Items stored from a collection
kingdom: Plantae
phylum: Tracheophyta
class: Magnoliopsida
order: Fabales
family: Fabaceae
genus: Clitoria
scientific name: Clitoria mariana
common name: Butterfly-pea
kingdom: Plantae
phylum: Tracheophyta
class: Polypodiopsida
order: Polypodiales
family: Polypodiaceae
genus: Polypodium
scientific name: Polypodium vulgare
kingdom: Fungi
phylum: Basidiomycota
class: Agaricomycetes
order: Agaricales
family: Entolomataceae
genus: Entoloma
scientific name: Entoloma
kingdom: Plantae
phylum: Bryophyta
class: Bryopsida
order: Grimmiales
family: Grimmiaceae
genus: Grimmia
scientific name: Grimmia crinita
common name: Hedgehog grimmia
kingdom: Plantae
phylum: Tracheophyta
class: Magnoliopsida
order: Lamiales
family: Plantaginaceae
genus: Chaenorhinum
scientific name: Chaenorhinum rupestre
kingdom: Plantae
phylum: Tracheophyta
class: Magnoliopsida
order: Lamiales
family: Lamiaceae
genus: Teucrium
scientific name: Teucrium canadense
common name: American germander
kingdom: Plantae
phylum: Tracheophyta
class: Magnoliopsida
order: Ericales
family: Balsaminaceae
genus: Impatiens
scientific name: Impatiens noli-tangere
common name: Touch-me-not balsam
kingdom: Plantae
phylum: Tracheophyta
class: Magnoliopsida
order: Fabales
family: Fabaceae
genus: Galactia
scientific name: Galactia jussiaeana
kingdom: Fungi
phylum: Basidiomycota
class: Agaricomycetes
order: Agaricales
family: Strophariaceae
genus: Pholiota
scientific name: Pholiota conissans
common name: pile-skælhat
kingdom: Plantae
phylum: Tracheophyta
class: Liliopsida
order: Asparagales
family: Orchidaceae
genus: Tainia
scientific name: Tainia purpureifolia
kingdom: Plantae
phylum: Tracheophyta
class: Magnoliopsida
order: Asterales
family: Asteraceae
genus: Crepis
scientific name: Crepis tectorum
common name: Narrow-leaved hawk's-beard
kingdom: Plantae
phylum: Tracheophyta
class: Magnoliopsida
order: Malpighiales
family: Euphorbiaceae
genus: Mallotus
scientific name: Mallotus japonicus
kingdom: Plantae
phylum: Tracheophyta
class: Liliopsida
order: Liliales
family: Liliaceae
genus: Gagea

## [Work instructions]
Retype every line of the material above without altering a single character.

## [Finished exercise]
kingdom: Plantae
phylum: Tracheophyta
class: Magnoliopsida
order: Fabales
family: Fabaceae
genus: Clitoria
scientific name: Clitoria mariana
common name: Butterfly-pea
kingdom: Plantae
phylum: Tracheophyta
class: Polypodiopsida
order: Polypodiales
family: Polypodiaceae
genus: Polypodium
scientific name: Polypodium vulgare
kingdom: Fungi
phylum: Basidiomycota
class: Agaricomycetes
order: Agaricales
family: Entolomataceae
genus: Entoloma
scientific name: Entoloma
kingdom: Plantae
phylum: Bryophyta
class: Bryopsida
order: Grimmiales
family: Grimmiaceae
genus: Grimmia
scientific name: Grimmia crinita
common name: Hedgehog grimmia
kingdom: Plantae
phylum: Tracheophyta
class: Magnoliopsida
order: Lamiales
family: Plantaginaceae
genus: Chaenorhinum
scientific name: Chaenorhinum rupestre
kingdom: Plantae
phylum: Tracheophyta
class: Magnoliopsida
order: Lamiales
family: Lamiaceae
genus: Teucrium
scientific name: Teucrium canadense
common name: American germander
kingdom: Plantae
phylum: Tracheophyta
class: Magnoliopsida
order: Ericales
family: Balsaminaceae
genus: Impatiens
scientific name: Impatiens noli-tangere
common name: Touch-me-not balsam
kingdom: Plantae
phylum: Tracheophyta
class: Magnoliopsida
order: Fabales
family: Fabaceae
genus: Galactia
scientific name: Galactia jussiaeana
kingdom: Fungi
phylum: Basidiomycota
class: Agaricomycetes
order: Agaricales
family: Strophariaceae
genus: Pholiota
scientific name: Pholiota conissans
common name: pile-skælhat
kingdom: Plantae
phylum: Tracheophyta
class: Liliopsida
order: Asparagales
family: Orchidaceae
genus: Tainia
scientific name: Tainia purpureifolia
kingdom: Plantae
phylum: Tracheophyta
class: Magnoliopsida
order: Asterales
family: Asteraceae
genus: Crepis
scientific name: Crepis tectorum
common name: Narrow-leaved hawk's-beard
kingdom: Plantae
phylum: Tracheophyta
class: Magnoliopsida
order: Malpighiales
family: Euphorbiaceae
genus: Mallotus
scientific name: Mallotus japonicus
kingdom: Plantae
phylum: Tracheophyta
class: Liliopsida
order: Liliales
family: Liliaceae
genus: Gagea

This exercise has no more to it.